_Page extract_
*-*-*

Maybe it’s just me.  But I doubt it.
Nothing seems easier or feels more wonderful than falling in love when you are young. Those are magic years, from the mid-teens to the mid-20s when hormones are raging, the feelings are new and exciting, and you haven’t yet had your heart torn out, stomped on, burned to a crisp, and then tossed into a dirty dumpster  at least not more than once.
During that time, there are no fears, no worries, and everything is about wonderful feelings and endless possibilities. We are blissfully naive and without a cynical bone in our bodies, and it feels great.
We can trust without reservation. And even if that trust is broken and the object of our affection leaves, we still have the capacity to cue up some more absolute trust for the next person. Sure, we remember the hurt, but the nature of our minds and bodies in those years is such that we can pretty easily put it aside for the next warm smile, fetching body or enthralling words.


Love is the Drug

The sex in those years is mind-blowing, and that has a lot to do with why we can just keep charging forward. Common descriptions like fireworks, explosions or “out of this world” simply do not do justice to the way we can completely lose ourselves in the fullness of the physical and emotional gratification we get. And, like a drug, we can’t get enough, and almost nothing can stop us.



But it’s not just the sex (for most people). It’s also about the pure feeling of connection with that other person and the anticipation of a beautiful future together. It’s the mind picture of building something important, something lasting, even though at that age we still have a hard time really focusing on the next day, let alone the rest of our lives. But the strong emotions (and that unabated trust) give us a sublime sense of security that in this person we have someone who will stand by us forever.
For some, there might be a little worry about rejection that can make them hesitant to “make a move,” but for most of us in those years that fear doesn’t factor into our thinking… or perhaps I should say, our actions (we don’t think much in those years). If we meet some rejection, we can more easily shrug it off. At that age, the sea truly is filled with beautiful, wondrous fish. If one doesn’t take your bait, you don’t have to wait long for an even better one to come along.

*-*-*

_Exercises to complete_
1. According to the piece on young love, which years are the "magic years"?
2. Pick up the piece on young love after its final sentence and write the next few paragraphs in the same voice.
The dataset entries have nothing to do with the piece on young love.

[Dataset entries]
*-*-*

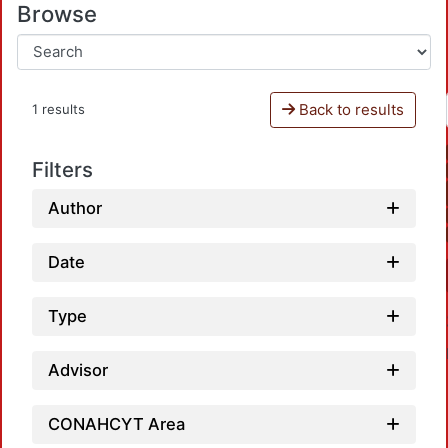
Browse
Back to results
1 results
Filters
Author
Date
Type
Advisor
CONAHCYT Area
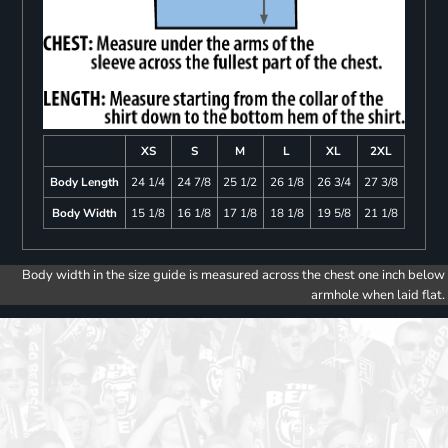
XS
S
M
L
XL
2XL
Body Length
24 1/4
24 7/8
25 1/2
26 1/8
26 3/4
27 3/8
Body Width
15 1/8
16 1/8
17 1/8
18 1/8
19 5/8
21 1/8
Body width in the size guide is measured across the chest one inch below
armhole when laid flat.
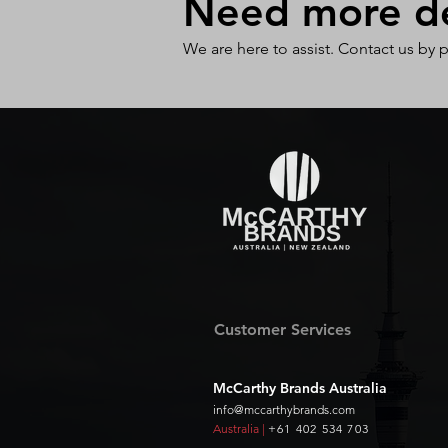
Need more det
We are here to assist. Contact us by 
Customer Services
McCarthy Brands Australia
info@mccarthybrands.com
Australia |
+61 402 534 703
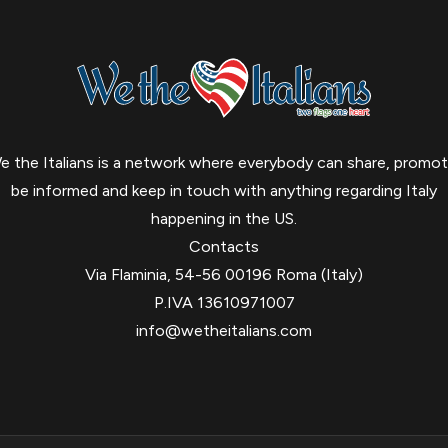
e the Italians is a network where everybody can share, promot
be informed and keep in touch with anything regarding Italy
happening in the US.
Contacts
Via Flaminia, 54-56 00196 Roma (Italy)
P.IVA 13610971007
info@wetheitalians.com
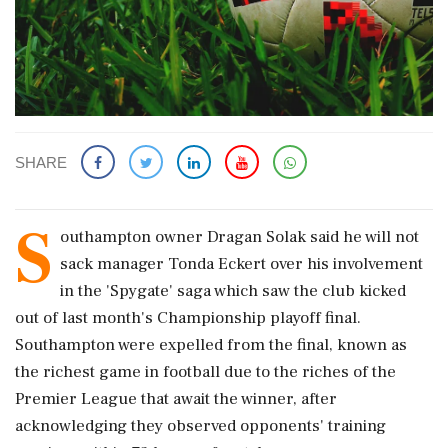
SHARE
S
outhampton owner Dragan Solak said he will not
sack ​manager Tonda Eckert over his involvement
in ​the 'Spygate' saga which saw the club ‌kicked
out ​of last month's Championship playoff final.
Southampton were expelled from the final, known as
the richest game in football due to the riches of ‌the
Premier League that await the winner, after
acknowledging they observed opponents' training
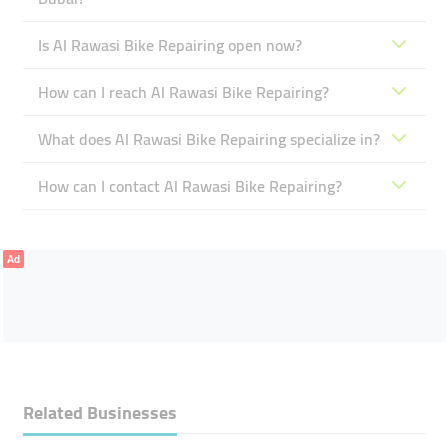
Is Al Rawasi Bike Repairing open now?
How can I reach Al Rawasi Bike Repairing?
What does Al Rawasi Bike Repairing specialize in?
How can I contact Al Rawasi Bike Repairing?
Ad
Related Businesses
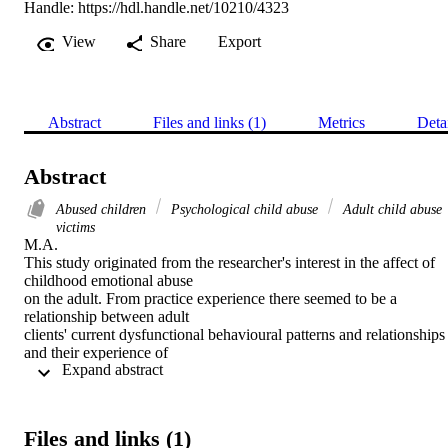
Handle:
https://hdl.handle.net/10210/4323
View
Share
Export
Abstract
Files and links (1)
Metrics
Deta
Abstract
Abused children
Psychological child abuse
Adult child abuse
victims
M.A. 

This study originated from the researcher's interest in the affect of 
childhood emotional abuse

on the adult. From practice experience there seemed to be a 
relationship between adult

clients' current dysfunctional behavioural patterns and relationships 
and their experience of

 Expand abstract 
emotional abuse as a child.

This research investigation aimed at detecting and exploring 
childhood experiences of

emotional abuse in adult respondents. The various aspects of the 
Files and links (1)
adults' life that were
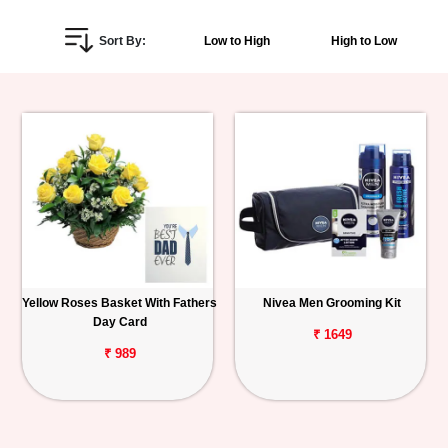
Personalized
Sort By:
Low to High
High to Low
Gifts
Combos
Birthday
Anniversary
Occasions
Yellow Roses Basket With Fathers
Nivea Men Grooming Kit
Cities
Day Card
₹ 1649
Track
₹ 989
Order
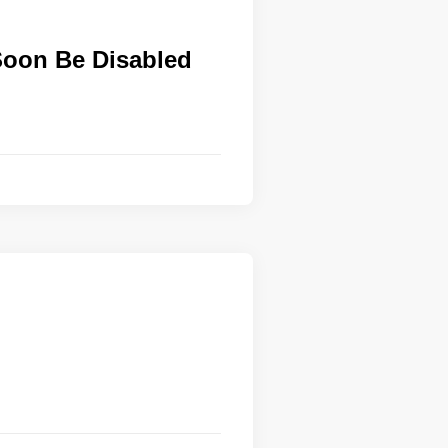
Soon Be Disabled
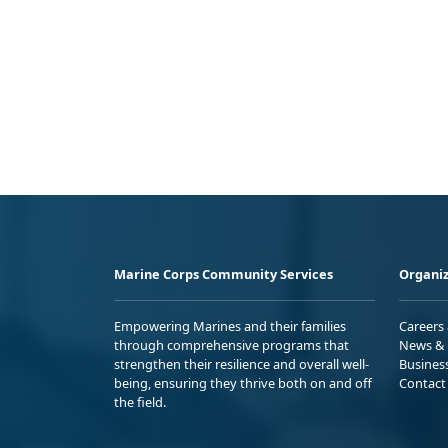
Marine Corps Community Services
Organiz
Empowering Marines and their families
Careers
through comprehensive programs that
News & 
strengthen their resilience and overall well-
Busines
being, ensuring they thrive both on and off
Contact
the field.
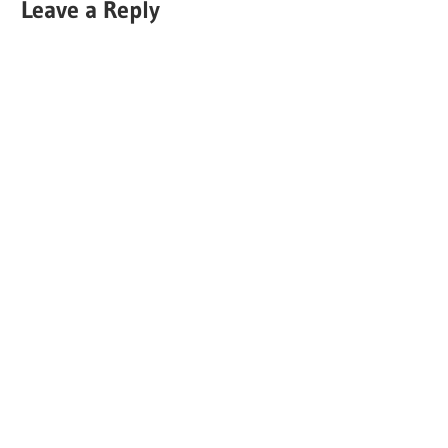
Leave a Reply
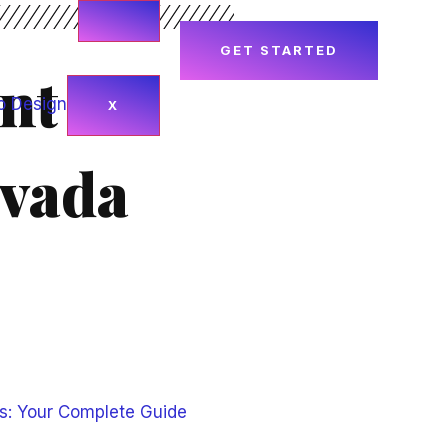
GET STARTED
nt
X
evada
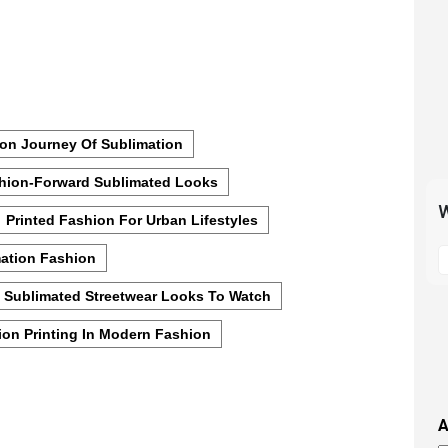
on Journey Of Sublimation
hion-Forward Sublimated Looks
W
Printed Fashion For Urban Lifestyles
S
mation Fashion
t
m
Sublimated Streetwear Looks To Watch
p
ion Printing In Modern Fashion
s
i
t
i
A
t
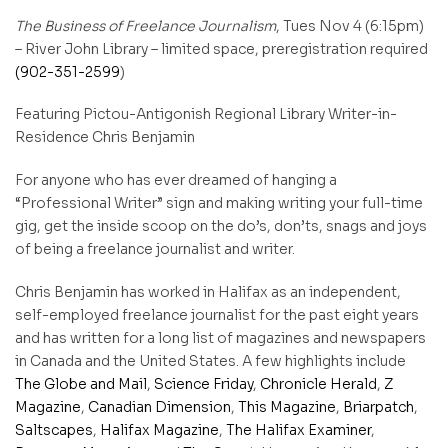
The Business of Freelance Journalism
,
Tues Nov 4
(
6:15pm
)
– River John Library – limited space, preregistration required
(902-351-2599
)
Featuring Pictou-Antigonish Regional Library Writer-in-
Residence Chris Benjamin
For anyone who has ever dreamed of hanging a
“Professional Writer” sign and making writing your full-time
gig, get the inside scoop on the do’s, don’ts, snags and joys
of being a
freelance
journalist
and writer.
Chris Benjamin has worked in Halifax as an independent,
self-employed freelance journalist for the past eight years
and has written for a long list of magazines and newspapers
in Canada and the United States. A few highlights include
The Globe and Mail
,
Science Friday
,
Chronicle Herald
,
Z
Magazine
,
Canadian Dimension
,
This Magazine
,
Briarpatch
,
Saltscapes
,
Halifax Magazine
,
The Halifax Examiner
,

*-*-*

_Answers to the exercise_
1. The years from the mid-teens to the mid-20s.

2.
Yes, falling in love at that age is mostly carefree and easy. But then, it seems, something happens. We start to develop something awful: fear.

Things Start to Change

As we move through our later 20s, into our 30s, and progress toward our middle years, the brightness of the fire begins to fade. It doesn’t go out altogether, of course, and the changes happen later for some than for others… but it happens. And that brightness starts to be replaced, to one extent or another, by a cold, dark cloak of fear.
The hormones don’t rush at hyper-speed quite like they did before. And in many ways, that’s a good thing. But without that hormone blitzkrieg to ward off the bad stuff and keep us coming back for more, our realization of the fact that bad stuff exists begins to take root and gives us pause to think a bit more before we jump.
After a few more disappointments or all-out massacres of the heart, our ability to trust so easily diminishes and cynicism becomes more prevalent. We go from “anything is possible,” in the positive sense, to “anything is possible,” in the sense of what other people are capable of doing to us.

The Lucky Ones

Now, for many people this doesn’t really matter. They found their “right ones” during those “wonder years,” married, started families, and for the rest of their lives they are no longer concerned with dating, new relationships and all that stuff. That is, they’re not supposed to be concerned with it.
And I suppose that’s how nature intends for it to work. During the feverish years, we fearlessly tread the tumultuous waters of dating life until we couple up with someone. Then we turn our attention to working, building families, raising children, buying homes and going on vacations. The hormones and naiveté of the first stage are intended to help us find mates, and then it’s all supposed to calm down so that we stop that crazy searching and experiencing, and do the rest of the life stuff with a partner.

For the Rest – Too Many Questions

But it doesn’t work out this way for everyone. In fact, given divorce rates and such, it seems that a majority of people go through the shock of seeing their idyllic “together forever” lives shattered. Then they find themselves “out there” again in the dating scene (and possibly again, and again). So there they are, trying to navigate the dating and relationship rapids once again, but now their boats are overladen with the baggage they’ve accumulated, and it becomes much harder to steer the right course toward paradise.
What was so easy and straightforward – even instinctual – in those early days is thrown into a confusing jumble, fraught with the doubt and fear that have taken over their hearts. They start to face questions they never considered in the carefree early years:
  • “Is she really interested or just being nice?”
  • “Does he really like me or just looking for sex?”
  • “Why did she say that?”
  • “Why hasn’t he called?”
  • “What if I move too fast? Will she think I just want sex?”
  • “What if I don’t move fast enough? Will she think I’m not interested?”
  • “Why hasn’t he made any moves yet? He hasn’t even tried to hold my hand!”
  • “Why did she move away when I got close? I thought she was into me?”
  • “He seems so nice, but they always seem nice at first; will he become a jerk later?”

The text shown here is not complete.